Structure and Objectives of epipipe

The main resource provided in the epipipe package are the vignettes that each guide the user on how to complete a single epidemiological task. We term these units “bricks”. Just as with other bricks, e.g. Lego, these can be joined to create a pipeline. An example of a brick is data import. The data import vignette explains how to import data via several commonly used methods. The final produce from this brick is the data loaded and available locally in R. This can be attached to a second brick, which could be for example data aggregation. The inputs of data cleaning and wrangling bricks will work with outputs of data import bricks. The result is a set of vignettes covering many epidemiological tasks that can be copy and pasted to form bespoke epidemiological pipelines.

The code contained in the vignettes is one of the key products of the epipipe package. This code can either be handling or analysing data, or what we term “glue” code. Glue code is code written by contributors to epipipe that enables packages or function that do not naturally work together, for example the data output from aggregation is not in the correct format for a function that can estimate \(R_t\), to now be interoperable. This takes the burden off the user, who may have varying levels of R experience. The secondary product provided by epipipe is the explanation of each step in vignettes. We strongly believe in explaining what a function or code chunk is doing will enable users of the package to have a better understanding and be in a better position to build and extend robustness pipelines. The vignettes contain lots of links to other resources for further information.

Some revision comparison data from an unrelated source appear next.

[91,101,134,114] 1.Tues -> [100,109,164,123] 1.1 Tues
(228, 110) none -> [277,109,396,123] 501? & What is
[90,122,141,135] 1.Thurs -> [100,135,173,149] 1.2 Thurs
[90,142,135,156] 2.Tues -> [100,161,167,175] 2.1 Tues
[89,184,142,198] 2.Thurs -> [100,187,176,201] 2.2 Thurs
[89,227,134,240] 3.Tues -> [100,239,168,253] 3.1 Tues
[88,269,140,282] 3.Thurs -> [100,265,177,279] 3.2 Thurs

The goal of epipipe is not to repeat information from individual R packages, but to show how the ecosystem of epidemiological R packages can interconnect to produce pipelines.

Bricks are categorised based on their position in the pipeline. Each vignette is given a prefix to define which category it is in. Current categories are:

Import (import_*.Rmd)
Transform (transform_*.Rmd)
Analyse (analyse_*.Rmd)

Choice of package

epipipe uses R packages that the contributors of the package have chosen to complete a specific task. These are not picked because they are considered the “best” package for a particular task. We recommend users to explore other packages that may be better suited for their application. epipipe provides a starting point for building functional pipelines, but the modular design should allow for easily replacing packages or code chunks. Note the glue code provide by epipipe is only guarenteed to work with the code and functions provided. When switching out a new code chunk, this glue code may need to be rewritten or removed.

We follow many of the packages used by The Epidemiological R Handbook. We aim for this package to be a complementary resource to the handbook and therefore making the code examples as similar as possible will hopefully aid users moving between the two resources.

Given its popularity and familiarity to R users and epidemiologists we make frequent use of the Tidyverse set of R packages. All plots are made using the ggplot2 R package.

We use explicit namespacing for all function calls (e.g. packagename::functionname()), to be clear which package is function is coming from.